> _TASK SET_
• A. Print everything from "Petitioner was sentenced" down to "(2019) (SR 996-97)." in the court report, word for word.
• B. Answer these questions from the court report:
(i) What sentence was the petitioner ordered to serve?
(ii) On what date did the trial court deny the petitioner's CPL § 330.30 motion?
(iii) Which judge issued the Decision and Order that denied the CPL § 440.10 motion?

> _SELECTED PASSAGE_
***
Kelsey v. Lewin

Docket Number9:21-CV-348 (MAD/ATB)
Decision Date27 March 2023
PartiesMICHAEL N. KELSEY, Petitioner, v. DONNA LEWIN, Hudson Correctional Facility Superintendent, Respondent.
CourtU.S. District Court — Northern District of New York

MICHAEL N. KELSEY, Petitioner, pro se.

PAUL B. LYONS, AAG, for Respondent.

REPORT-RECOMMENDATION

ANDREW T. BAXTER, U.S. MAGISTRATE JUDGE.

This matter has been referred to me for Report and Recommendation by the Honorable Mae A. D'Agostino, United States District Judge, pursuant to 28 U.S.C. § 636(b) and N.D.N.Y. Local Rule 72.3(c).

Petitioner while incarcerated at Hudson Correctional Facility,[1] filed this petition pursuant to 28 U.S.C § 2254, challenging a May 12, 2016 judgment of conviction after a St. Lawrence County Court jury found him guilty of Sexual Abuse in the First Degree, Attempted Sexual Abuse in the First Degree, Forcible Touching, and two counts of Endangering the Welfare of a Child. (Petition (“Pet.”) at 1) (Dkt. No. 1).

Petitioner was sentenced to serve seven years imprisonment followed by ten years of post-release supervision.

On August 24, 2016, petitioner filed a post-trial motion to vacate the judgment of conviction pursuant to N.Y. Crim. Proc. Law (“CPL”) § 330.30. (State Court Record (“SR”) 31-107).[2] The trial court denied petitioner's motion on October 18, 2016. (SR 108-10).

On direct appeal to the Appellate Division, Third Department (Appellate Division), petitioner filed a counseled brief as well as a pro se reply brief. (SR 332550, 840-79). The Appellate Division unanimously affirmed the judgment of conviction on July 3, 2019. People v. Kelsey, 174 A.D.3d 962 (3d Dep't 2019) (SR 884-90). Petitioner filed pro se papers applying for leave to appeal to the Court of Appeals, which request was denied on October 15, 2019. People v. Kelsey, 34 N.Y.3d 982 (2019) (SR 996-97).

Petitioner filed a pro se coram nobis motion in the Appellate Division on August 4, 2019, which was denied on January 23, 2020. (SR 998-1005, 1011-12). Petitioner applied for leave to appeal to the Court of Appeals (SR 1013-21), and the Court of Appeals denied leave on December 28, 2020. People v. Kelsey, 36 N.Y.3d 973 (2020) (SR1024-25). Petitioner filed a pro se petition for a writ of certiorari with the United States Supreme Court . (SR1026-89). The Court denied the writ on May 3, 2021. Kelsey v. New York, No. 20-7308, 2021 WL 1725238 (U.S. May 3, 2021).

On February 24, 2020, petitioner filed a motion to vacate the conviction pursuant to CPL § 440.10. (SR 1090-92). Judge Catena issued a Decision and Order on June 9, 2020, denying the motion in its entirety. (SR 1714-17). Petitioner applied to the Appellate Division for leave to appeal, and his application was denied on March 11, 2021. (SR 1719-55, 1759-60).
***
> _Data entries_
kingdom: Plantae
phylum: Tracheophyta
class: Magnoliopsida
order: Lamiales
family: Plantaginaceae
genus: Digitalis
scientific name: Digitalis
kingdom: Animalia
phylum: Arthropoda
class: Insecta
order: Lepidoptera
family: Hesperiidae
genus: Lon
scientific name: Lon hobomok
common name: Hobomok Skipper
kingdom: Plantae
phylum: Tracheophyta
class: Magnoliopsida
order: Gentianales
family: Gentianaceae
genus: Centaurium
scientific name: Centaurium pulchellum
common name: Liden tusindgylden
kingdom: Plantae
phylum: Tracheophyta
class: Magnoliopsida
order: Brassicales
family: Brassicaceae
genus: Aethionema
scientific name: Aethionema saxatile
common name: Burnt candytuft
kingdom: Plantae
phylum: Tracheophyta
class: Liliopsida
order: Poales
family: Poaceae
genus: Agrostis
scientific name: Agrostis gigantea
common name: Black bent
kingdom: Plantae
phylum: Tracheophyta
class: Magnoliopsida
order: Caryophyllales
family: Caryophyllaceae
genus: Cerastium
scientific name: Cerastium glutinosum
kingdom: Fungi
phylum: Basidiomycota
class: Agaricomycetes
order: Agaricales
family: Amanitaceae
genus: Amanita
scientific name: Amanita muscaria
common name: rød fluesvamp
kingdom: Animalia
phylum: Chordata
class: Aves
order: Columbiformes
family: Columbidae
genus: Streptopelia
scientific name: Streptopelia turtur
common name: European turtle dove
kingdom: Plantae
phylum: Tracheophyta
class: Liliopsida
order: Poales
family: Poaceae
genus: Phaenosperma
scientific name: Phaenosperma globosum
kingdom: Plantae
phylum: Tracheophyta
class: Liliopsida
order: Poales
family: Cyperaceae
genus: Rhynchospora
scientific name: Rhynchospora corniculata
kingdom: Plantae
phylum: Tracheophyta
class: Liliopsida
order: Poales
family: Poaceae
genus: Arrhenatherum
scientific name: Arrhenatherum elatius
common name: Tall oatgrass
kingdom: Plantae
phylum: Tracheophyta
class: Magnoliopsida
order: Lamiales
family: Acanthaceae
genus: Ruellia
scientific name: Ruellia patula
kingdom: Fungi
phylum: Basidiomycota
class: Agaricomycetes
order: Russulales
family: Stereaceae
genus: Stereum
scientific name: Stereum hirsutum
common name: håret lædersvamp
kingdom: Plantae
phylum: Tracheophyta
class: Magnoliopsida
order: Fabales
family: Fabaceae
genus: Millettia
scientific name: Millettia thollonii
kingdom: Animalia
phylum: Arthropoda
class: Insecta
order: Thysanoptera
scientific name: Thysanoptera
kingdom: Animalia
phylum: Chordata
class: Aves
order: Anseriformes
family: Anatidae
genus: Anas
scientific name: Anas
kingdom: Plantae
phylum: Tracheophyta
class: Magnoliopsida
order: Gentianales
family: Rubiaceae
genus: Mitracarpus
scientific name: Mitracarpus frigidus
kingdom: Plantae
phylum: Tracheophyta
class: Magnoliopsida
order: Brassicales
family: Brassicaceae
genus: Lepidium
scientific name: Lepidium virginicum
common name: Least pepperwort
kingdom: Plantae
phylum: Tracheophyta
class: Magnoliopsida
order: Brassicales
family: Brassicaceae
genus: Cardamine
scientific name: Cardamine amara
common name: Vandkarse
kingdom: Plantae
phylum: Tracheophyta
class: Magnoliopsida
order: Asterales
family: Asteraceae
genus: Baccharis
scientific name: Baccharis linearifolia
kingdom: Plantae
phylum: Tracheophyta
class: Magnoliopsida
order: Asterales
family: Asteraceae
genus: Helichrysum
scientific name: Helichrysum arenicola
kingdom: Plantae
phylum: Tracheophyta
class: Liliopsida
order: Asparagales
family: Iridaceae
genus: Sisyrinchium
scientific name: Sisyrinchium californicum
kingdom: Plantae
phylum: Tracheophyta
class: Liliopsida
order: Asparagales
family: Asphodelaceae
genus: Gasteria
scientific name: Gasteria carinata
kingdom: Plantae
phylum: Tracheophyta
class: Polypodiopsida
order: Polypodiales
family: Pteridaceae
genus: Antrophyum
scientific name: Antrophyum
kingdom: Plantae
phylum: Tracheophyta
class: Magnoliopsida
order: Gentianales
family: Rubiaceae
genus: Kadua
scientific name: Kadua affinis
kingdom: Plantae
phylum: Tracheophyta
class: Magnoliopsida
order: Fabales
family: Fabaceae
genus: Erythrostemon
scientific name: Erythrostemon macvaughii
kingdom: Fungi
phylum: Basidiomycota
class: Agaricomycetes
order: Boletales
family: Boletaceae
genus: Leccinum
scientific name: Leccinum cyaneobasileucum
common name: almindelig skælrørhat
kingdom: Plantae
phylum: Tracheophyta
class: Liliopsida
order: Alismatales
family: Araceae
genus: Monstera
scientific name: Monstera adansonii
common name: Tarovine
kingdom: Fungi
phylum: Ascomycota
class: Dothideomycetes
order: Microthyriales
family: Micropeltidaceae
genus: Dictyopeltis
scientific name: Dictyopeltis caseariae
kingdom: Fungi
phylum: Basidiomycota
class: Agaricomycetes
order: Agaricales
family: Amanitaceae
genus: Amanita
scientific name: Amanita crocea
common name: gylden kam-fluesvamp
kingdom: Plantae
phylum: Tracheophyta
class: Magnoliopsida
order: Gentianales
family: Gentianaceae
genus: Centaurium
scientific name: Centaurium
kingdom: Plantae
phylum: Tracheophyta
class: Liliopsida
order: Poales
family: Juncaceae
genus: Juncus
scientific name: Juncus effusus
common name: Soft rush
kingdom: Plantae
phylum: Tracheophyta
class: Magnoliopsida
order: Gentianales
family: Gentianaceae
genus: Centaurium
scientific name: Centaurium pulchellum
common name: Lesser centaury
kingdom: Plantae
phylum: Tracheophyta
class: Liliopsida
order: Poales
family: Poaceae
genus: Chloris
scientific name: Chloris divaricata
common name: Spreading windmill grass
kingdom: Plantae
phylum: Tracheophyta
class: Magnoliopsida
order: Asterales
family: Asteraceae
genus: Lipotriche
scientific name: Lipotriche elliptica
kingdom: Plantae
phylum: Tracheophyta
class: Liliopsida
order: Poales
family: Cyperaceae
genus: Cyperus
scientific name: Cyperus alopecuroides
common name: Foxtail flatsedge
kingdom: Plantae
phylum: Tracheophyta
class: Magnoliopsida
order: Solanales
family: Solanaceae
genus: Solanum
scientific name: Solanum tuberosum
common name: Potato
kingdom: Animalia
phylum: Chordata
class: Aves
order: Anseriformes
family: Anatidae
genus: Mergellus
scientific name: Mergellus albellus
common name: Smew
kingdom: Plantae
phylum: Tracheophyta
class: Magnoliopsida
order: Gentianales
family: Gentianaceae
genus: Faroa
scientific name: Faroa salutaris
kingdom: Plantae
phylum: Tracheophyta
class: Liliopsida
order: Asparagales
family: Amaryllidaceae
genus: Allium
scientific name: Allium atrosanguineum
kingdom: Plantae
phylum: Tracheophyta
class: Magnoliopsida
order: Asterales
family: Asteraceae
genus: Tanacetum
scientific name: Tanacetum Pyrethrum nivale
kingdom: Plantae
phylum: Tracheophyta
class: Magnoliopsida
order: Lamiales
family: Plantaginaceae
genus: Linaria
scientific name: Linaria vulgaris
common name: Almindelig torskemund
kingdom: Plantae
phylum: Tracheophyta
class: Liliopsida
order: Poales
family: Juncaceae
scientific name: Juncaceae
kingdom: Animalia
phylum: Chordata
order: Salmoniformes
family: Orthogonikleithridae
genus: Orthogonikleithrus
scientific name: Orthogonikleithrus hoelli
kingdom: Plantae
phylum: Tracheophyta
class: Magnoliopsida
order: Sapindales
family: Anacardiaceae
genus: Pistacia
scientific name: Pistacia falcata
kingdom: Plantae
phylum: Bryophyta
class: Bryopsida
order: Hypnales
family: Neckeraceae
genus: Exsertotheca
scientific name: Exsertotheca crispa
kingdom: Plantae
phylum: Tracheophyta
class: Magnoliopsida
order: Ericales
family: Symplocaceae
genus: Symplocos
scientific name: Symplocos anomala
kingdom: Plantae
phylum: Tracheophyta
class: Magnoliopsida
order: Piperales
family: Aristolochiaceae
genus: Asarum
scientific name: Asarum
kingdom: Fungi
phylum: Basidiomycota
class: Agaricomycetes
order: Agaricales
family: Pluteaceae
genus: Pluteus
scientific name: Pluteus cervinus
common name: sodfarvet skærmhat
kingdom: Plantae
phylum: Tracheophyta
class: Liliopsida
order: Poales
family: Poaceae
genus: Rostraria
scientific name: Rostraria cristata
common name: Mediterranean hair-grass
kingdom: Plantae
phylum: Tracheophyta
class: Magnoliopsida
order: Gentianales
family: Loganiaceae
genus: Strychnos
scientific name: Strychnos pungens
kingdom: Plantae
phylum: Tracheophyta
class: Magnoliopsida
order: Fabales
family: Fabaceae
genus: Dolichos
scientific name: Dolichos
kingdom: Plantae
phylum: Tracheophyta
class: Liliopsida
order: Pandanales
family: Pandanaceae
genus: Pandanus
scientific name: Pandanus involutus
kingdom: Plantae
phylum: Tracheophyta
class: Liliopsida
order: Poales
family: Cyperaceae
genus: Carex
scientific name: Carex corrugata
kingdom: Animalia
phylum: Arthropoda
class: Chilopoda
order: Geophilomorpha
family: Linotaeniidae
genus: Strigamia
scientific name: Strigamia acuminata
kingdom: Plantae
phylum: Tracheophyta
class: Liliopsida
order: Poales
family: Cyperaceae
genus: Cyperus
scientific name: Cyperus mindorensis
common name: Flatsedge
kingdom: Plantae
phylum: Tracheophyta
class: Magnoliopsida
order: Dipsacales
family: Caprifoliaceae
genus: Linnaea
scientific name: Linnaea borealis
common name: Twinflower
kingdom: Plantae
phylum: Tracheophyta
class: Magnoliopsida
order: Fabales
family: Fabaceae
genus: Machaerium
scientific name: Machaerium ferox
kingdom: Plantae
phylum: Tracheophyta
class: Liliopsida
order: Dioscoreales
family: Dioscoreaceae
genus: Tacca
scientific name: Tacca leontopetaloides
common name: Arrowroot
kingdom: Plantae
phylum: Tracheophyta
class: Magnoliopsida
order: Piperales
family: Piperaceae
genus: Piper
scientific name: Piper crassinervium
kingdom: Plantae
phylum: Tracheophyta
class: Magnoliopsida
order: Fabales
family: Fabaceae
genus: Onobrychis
***
> _SOLUTION LIST_
• A.
Petitioner was sentenced to serve seven years imprisonment followed by ten years of post-release supervision.

On August 24, 2016, petitioner filed a post-trial motion to vacate the judgment of conviction pursuant to N.Y. Crim. Proc. Law (“CPL”) § 330.30. (State Court Record (“SR”) 31-107).[2] The trial court denied petitioner's motion on October 18, 2016. (SR 108-10).

On direct appeal to the Appellate Division, Third Department (Appellate Division), petitioner filed a counseled brief as well as a pro se reply brief. (SR 332550, 840-79). The Appellate Division unanimously affirmed the judgment of conviction on July 3, 2019. People v. Kelsey, 174 A.D.3d 962 (3d Dep't 2019) (SR 884-90). Petitioner filed pro se papers applying for leave to appeal to the Court of Appeals, which request was denied on October 15, 2019. People v. Kelsey, 34 N.Y.3d 982 (2019) (SR 996-97).

• B.
(i) Seven years imprisonment followed by ten years of post-release supervision.
(ii) October 18, 2016.
(iii) Judge Catena.